The Many Lives of Gaza narrates the story of Palestine through the Gaza Strip, or Gaza, exposing visitors to the daily life and reality of Palestine, and the Palestinian struggle for liberation.

Before 1948, The Gaza Strip was an area of Palestine vibrant and full of life comprised mostly of villages and fishing towns. During the Nakba (Catastrophe), Zionist militias, from which the apartheid state of Israel emerged in 1948, ethnically cleansed the Palestinian people and captured their land. They destroyed over 500 villages, killing 15,000 and displacing 750,000 Palestinians. In Gaza alone, around 130,000 refugees arrived from other towns and villages in the surrounding area. Palestinians, however, managed to rebuild their lives in the refugee camps with limited resources.

Today, Gaza hosts eight refugee camps, and 2.3 million people, including 1.3 million refugees from surrounding Palestinian villages and cities destroyed by the Israel regime. Palestinians and international experts alike have condemned these actions claiming that the aim is to eradicate Palestinian presence and steal land. Following the 2006 siege and the war since October 2023, there have been international calls for ceasefire amid reports of war crimes and genocide.

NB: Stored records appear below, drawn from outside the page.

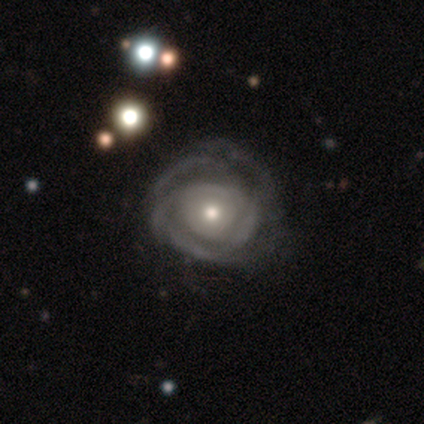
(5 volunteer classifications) smooth_or_featured: featured or disk (p=1.00)
disk_edge_on: no (p=1.00)
bar: no (p=0.80) [alt: weak p=0.20]
has_spiral_arms: yes (p=0.80) [alt: no p=0.20]
spiral_winding: tight (p=0.50) [tied with: medium p=0.50]
spiral_arm_count: 2 (p=0.25) [tied with: 3 p=0.25, more than 4 p=0.25, can't tell p=0.25]
bulge_size: moderate (p=0.60) [alt: small p=0.40]
merging: none (p=0.60) [alt: minor disturbance p=0.20]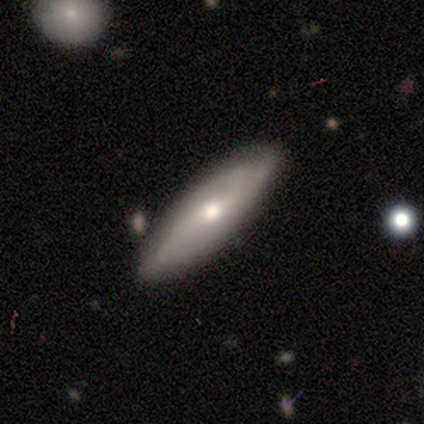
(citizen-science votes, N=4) Smooth or featured?
  - featured or disk: 75% *
  - smooth: 25%
  - star or artifact: 0%
Edge-on disk?
  - no: 100% *
  - yes: 0%
Bar?
  - strong: 33% * (tied)
  - weak: 33% * (tied)
  - no: 33% * (tied)
Spiral arms?
  - yes: 100% *
  - no: 0%
Spiral winding?
  - medium: 67% *
  - loose: 33%
  - tight: 0%
Spiral arm count?
  - 3: 67% *
  - 2: 33%
  - 1: 0%
  - 4: 0%
  - more than 4: 0%
  - can't tell: 0%
Bulge size?
  - small: 67% *
  - moderate: 33%
  - dominant: 0%
  - large: 0%
  - none: 0%
Merging?
  - none: 75% *
  - merger: 25%
  - minor disturbance: 0%
  - major disturbance: 0%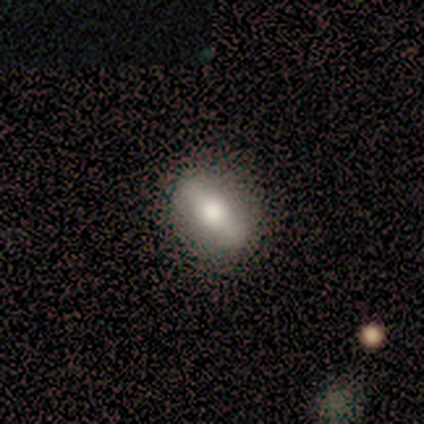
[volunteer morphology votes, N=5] type=smooth (60%); roundness=in between (100%); merging=none (100%).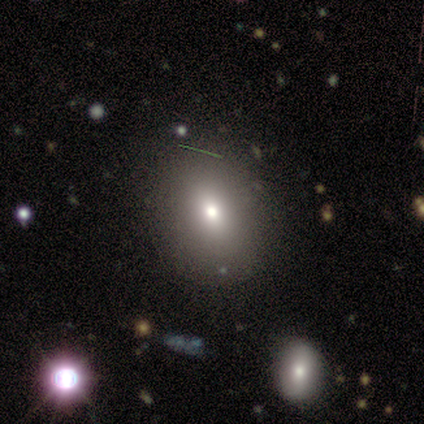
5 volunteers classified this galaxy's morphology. Smooth or featured? smooth (80%)
How rounded? in between (75%)
Merging? none (75%)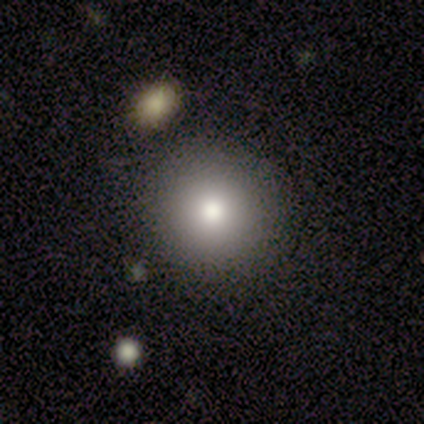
Volunteers were most divided on "smooth or featured" (2-way tie): smooth: 50%, featured or disk: 50%, star or artifact: 0%. More confident: how rounded — round (100%); merging — none (100%).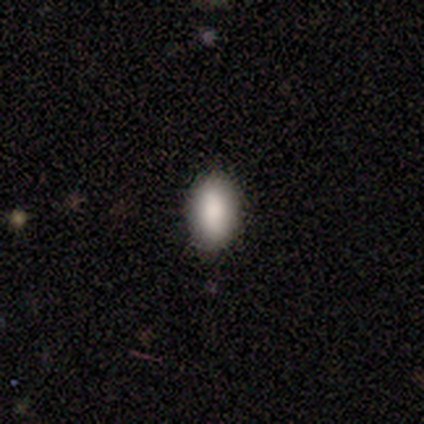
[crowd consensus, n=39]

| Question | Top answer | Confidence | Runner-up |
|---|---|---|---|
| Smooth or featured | smooth | 74% | featured or disk (13%) |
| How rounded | in between | 86% | cigar-shaped (10%) |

Despite this, Palestinians continue to live in this land, challenging colonial realities with resilience. Through visual arts and photography, they have recorded abundant memories of themselves and their ancestors. Despite the often-heard claims in Western discourse, this exhibition asserts that it’s not complicated: against colonial greed and violence, a people has struggled for their liberation for over 75 years.

Exhibition Preview is on Thursday 8th February 2024. The exhibition continues from 9th-11th and 14th-16th February 2024 (12pm-6pm).

Please note: due to the urgency of this exhibition, the MIAH Foundation did not have the advance opportunity to raise the funds required to host this exhibition. We do not have an entry fee, but ask that you contribute whatever you are able to help cover the costs of bringing this exhibition to Birmingham.